Below is the comparison of ResNet (left) and ResNeXt (right).
For ResNeXt, we still have one shortcut just like ResNet. But the convolutional layers are divided into different branches. And the number of the branches is called “cardinality”. And ResNeXt has a similar amount of parameters compared with ResNet.
Group Convolution
First let’s recall the concept of convolutional layer. In each convolutional layer, we have a certain numebr of kernels (e.g. 64, 128, 256). Each kernel is a 3D block with size of (C, K, K). C is the input data depth (or the number of the input data channels or the number of feature maps of last layer’s output). K is the kernel size (e.g. 3 in above image). Each kernel will scan through the input and output one feature map. So the number of output feature maps of this convolutional layer is the number of kernels.

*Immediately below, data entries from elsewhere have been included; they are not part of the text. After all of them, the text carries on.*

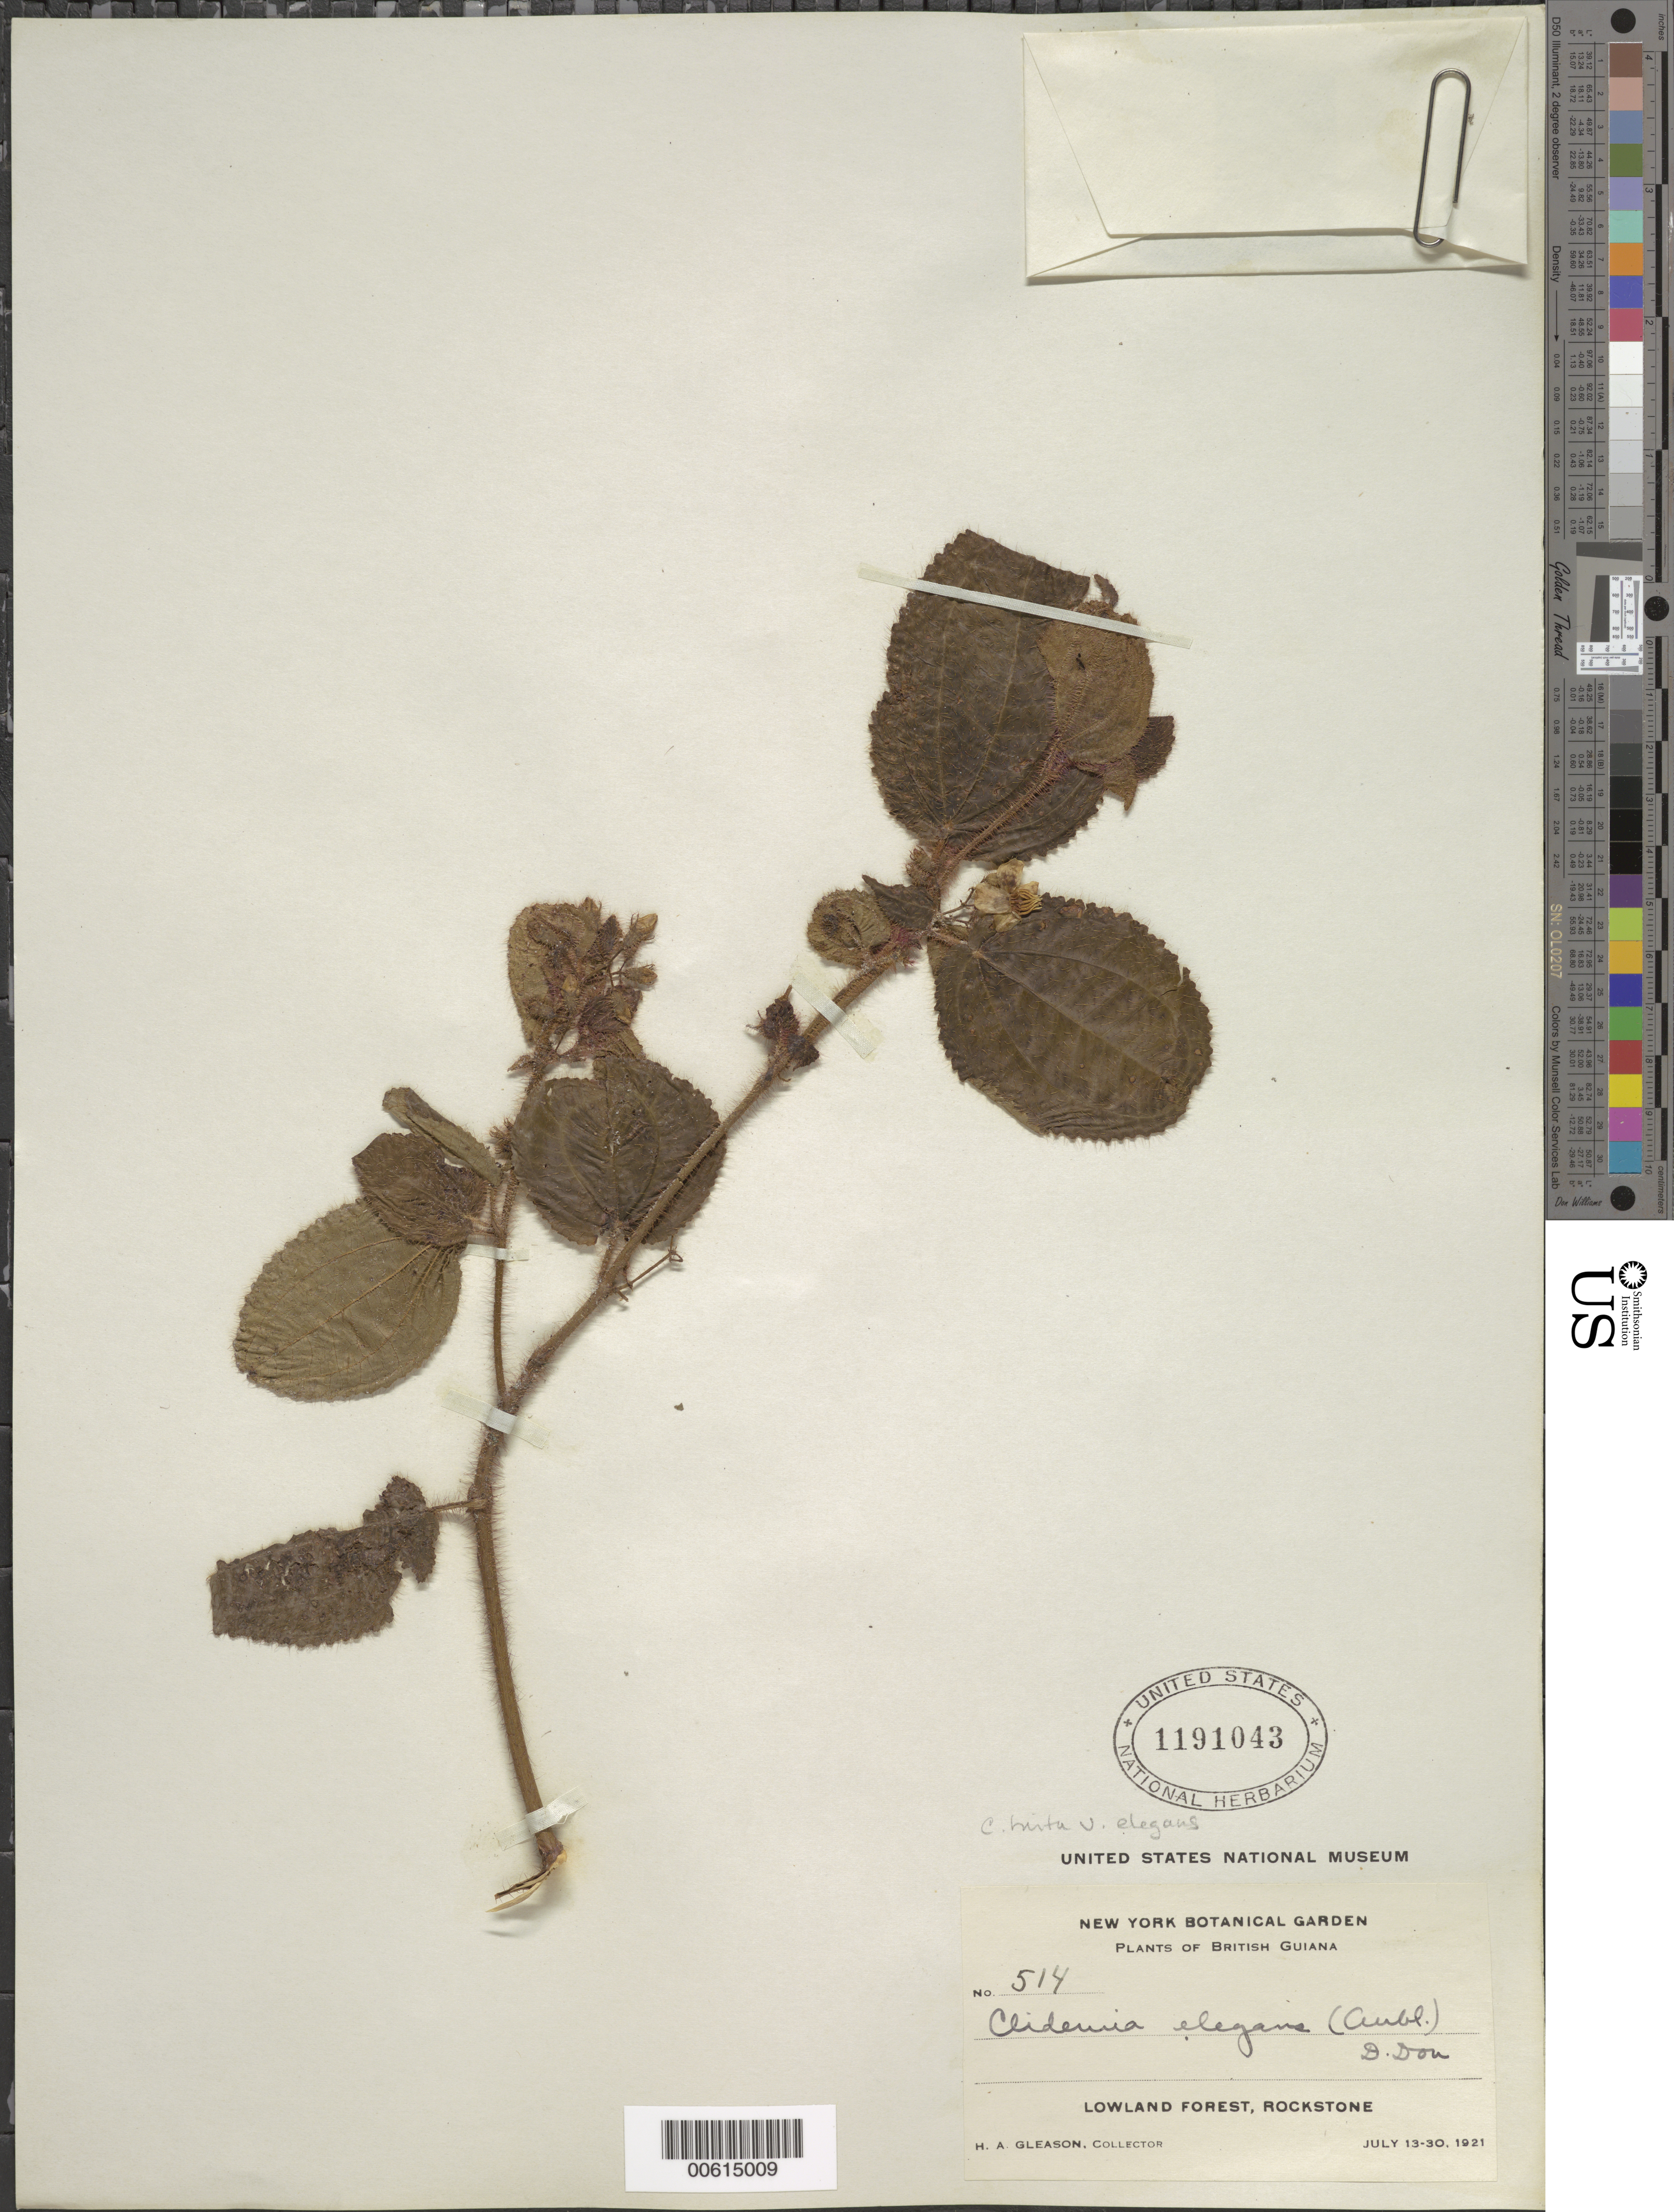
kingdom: Plantae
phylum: Tracheophyta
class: Magnoliopsida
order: Myrtales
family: Melastomataceae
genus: Clidemia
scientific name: Clidemia hirta var. elegans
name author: (Aubl.) Griseb.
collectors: H. A. Gleason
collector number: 514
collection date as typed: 13-Jul-21 to 30-Jul-21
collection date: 1921-07-13/1921-07-30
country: Guyana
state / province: U. Demerara-Berbice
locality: Rockstone, in and about the village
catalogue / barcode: US 1191043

Several years ago, when we don’t have enough memory in one GPU, we split kernels into different groups and feed the groups into different GPUs. As we discussed above, each kernel will generate one feature map. So after grouping the kernels, each group will generate part of the output feature maps. This is called group convolution.
Now we already have enough memory in GPUs to accommodate all the kernels, but ResNeXt reintroduces the idea of group convolution to improve the model performance.
Now it will not be hard to understand the key idea of ResNext. Above image shows three equivalent network architectures. By using groups, the model can improve accuracy when maintaining the model complexity and number of parameters.
ResNeXt has also been adopted in Mask R-CNN that achieves state-of-the-art results on COCO instance segmentation and object detection tasks.